Stade Arsène Wenger (lit. 'Arsène Wenger Stadium), also erroneously called Stade de Arsène Wenger in international usage, is an association football stadium in Duppigheim, Alsace, France. It was built in 2016 and it is the home ground of USL Duppigheim with a capacity of 500 seats. It is named after the former manager of the Premier League team Arsenal, Arsène Wenger who grew up in nearby Duttlenheim.

== History==
USL Duppigheim initially played their home at Rue de Stade in Duppigheim, though Stade Arsène Wenger was built to replace it. The location that Stade Arsène Wenger built upon used to be a farmer's field mostly used for growing potatoes. In 2016, a new 500-seat stadium was built on the site of this field at a cost of €750,000 (£580,000). To commemorate his contribution to football, it was named after Arsenal manager Arsène Wenger. The stadium is located 3 km between Duppigheim and Duttlenheim but is considered to be administratively in Duppigheim. Duppigheim residents jokingly stated "who will tell the guys in Duttlenheim?" upon the news that the stadium named after Wenger would be in Duppigheim.

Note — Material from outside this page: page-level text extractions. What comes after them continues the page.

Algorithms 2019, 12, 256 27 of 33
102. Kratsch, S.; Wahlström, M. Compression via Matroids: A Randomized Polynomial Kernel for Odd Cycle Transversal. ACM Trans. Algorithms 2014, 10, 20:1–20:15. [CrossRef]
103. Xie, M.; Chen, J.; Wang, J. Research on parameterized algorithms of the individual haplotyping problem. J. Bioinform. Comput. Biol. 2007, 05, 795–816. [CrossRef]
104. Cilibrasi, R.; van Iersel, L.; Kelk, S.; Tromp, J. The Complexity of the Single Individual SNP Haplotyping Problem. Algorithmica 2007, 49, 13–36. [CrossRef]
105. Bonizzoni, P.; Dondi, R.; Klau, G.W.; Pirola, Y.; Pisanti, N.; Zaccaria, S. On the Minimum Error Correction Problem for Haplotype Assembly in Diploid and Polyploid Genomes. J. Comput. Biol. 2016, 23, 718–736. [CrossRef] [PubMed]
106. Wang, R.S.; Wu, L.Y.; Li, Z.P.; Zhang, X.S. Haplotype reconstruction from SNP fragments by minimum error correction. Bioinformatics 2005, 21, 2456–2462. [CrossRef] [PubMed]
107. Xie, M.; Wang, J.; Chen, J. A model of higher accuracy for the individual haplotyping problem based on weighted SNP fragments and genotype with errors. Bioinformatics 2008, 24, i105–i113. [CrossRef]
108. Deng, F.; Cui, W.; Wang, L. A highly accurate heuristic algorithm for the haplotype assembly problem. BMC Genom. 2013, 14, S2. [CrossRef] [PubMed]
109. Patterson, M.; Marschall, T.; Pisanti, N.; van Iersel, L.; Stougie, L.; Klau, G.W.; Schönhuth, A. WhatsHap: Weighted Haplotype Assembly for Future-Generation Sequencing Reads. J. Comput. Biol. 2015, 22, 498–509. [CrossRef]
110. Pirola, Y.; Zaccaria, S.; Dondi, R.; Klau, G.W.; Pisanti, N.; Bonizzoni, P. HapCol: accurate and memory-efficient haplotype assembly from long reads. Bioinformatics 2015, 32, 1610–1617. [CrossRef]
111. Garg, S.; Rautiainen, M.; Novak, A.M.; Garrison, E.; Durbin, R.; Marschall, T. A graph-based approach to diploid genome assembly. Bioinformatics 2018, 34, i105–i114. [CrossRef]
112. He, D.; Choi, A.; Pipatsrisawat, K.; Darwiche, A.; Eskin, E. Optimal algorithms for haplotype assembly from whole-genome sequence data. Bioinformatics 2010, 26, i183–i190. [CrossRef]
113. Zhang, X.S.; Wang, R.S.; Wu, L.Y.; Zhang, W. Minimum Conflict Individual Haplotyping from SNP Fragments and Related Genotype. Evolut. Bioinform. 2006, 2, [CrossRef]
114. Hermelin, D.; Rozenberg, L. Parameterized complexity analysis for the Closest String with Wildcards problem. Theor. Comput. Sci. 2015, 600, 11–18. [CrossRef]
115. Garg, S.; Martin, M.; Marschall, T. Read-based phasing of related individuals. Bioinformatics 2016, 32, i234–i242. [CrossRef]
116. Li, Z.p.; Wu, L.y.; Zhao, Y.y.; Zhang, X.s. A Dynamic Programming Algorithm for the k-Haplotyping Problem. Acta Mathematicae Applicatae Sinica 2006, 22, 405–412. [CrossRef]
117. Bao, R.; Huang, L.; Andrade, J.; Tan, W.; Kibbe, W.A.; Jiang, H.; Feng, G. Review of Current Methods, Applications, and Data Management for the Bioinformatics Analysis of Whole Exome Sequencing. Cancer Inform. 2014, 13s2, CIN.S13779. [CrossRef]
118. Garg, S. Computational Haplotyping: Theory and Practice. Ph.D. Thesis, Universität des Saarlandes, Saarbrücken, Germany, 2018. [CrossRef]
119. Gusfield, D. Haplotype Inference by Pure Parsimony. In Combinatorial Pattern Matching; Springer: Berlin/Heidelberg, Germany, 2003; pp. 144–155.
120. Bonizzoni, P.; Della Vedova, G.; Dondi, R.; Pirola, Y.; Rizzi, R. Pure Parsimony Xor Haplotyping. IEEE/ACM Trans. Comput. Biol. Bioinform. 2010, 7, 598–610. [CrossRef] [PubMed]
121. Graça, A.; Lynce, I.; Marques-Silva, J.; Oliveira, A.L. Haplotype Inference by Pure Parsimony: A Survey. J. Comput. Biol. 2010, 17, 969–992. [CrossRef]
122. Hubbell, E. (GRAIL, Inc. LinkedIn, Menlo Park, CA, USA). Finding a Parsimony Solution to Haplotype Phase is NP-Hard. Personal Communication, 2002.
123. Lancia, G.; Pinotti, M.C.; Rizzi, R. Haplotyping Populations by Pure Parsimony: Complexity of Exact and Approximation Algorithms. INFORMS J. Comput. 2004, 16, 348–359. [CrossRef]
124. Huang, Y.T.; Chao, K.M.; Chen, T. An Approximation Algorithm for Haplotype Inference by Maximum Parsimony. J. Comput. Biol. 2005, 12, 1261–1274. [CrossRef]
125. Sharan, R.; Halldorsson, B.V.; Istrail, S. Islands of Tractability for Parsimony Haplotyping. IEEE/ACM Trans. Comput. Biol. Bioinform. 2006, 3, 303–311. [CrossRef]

The stadium was opened by Wenger in May 2016 in front of 600 people. During the ceremony, he stated that he recalled: "When I was little, this stadium was a field of potatoes. Now it looks like Wembley." Wenger also stated that "It’s an honour. I am a little surprised." The USL Duppigheim chairman Peter Troesch stated that it was an "easy choice" and proclaimed that "He [Wenger] deserves to have one in every village in Alsace and France."